>>>>

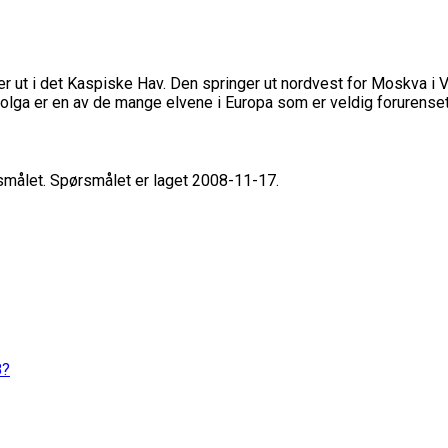
er ut i det Kaspiske Hav. Den springer ut nordvest for Moskva i
 Volga er en av de mange elvene i Europa som er veldig forurenset
rsmålet. Spørsmålet er laget 2008-11-17.
8?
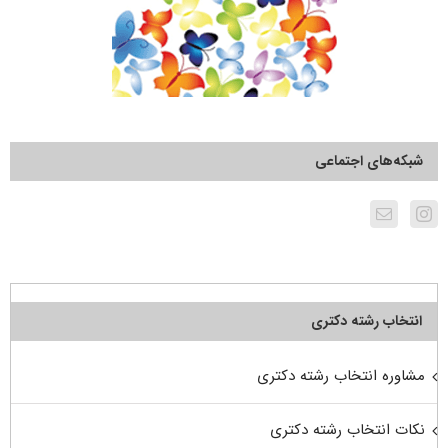
شبکه‌های اجتماعی
انتخاب رشته دکتری
مشاوره انتخاب رشته دکتری
نکات انتخاب رشته دکتری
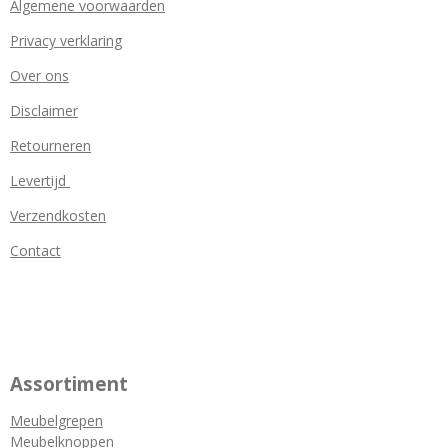
Algemene voorwaarden
Privacy verklaring
Over ons
Disclaimer
Retourneren
Levertijd
Verzendkosten
Contact
Assortiment
Meubelgrepen
Meubelknoppen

<<<<

▶ EXERCISE REQUIREMENTS
Copy the items word for word, starting at the line that has "شبکه‌های اجتماعی" and ending with the last line of the items. Leave the pictures out.

▶ SOLVED PROBLEM
شبکه‌های اجتماعی
انتخاب رشته دکتری
مشاوره انتخاب رشته دکتری
نکات انتخاب رشته دکتری
Algemene voorwaarden
Privacy verklaring
Over ons
Disclaimer
Retourneren
Levertijd
Verzendkosten
Contact
Assortiment
Meubelgrepen
Meubelknoppen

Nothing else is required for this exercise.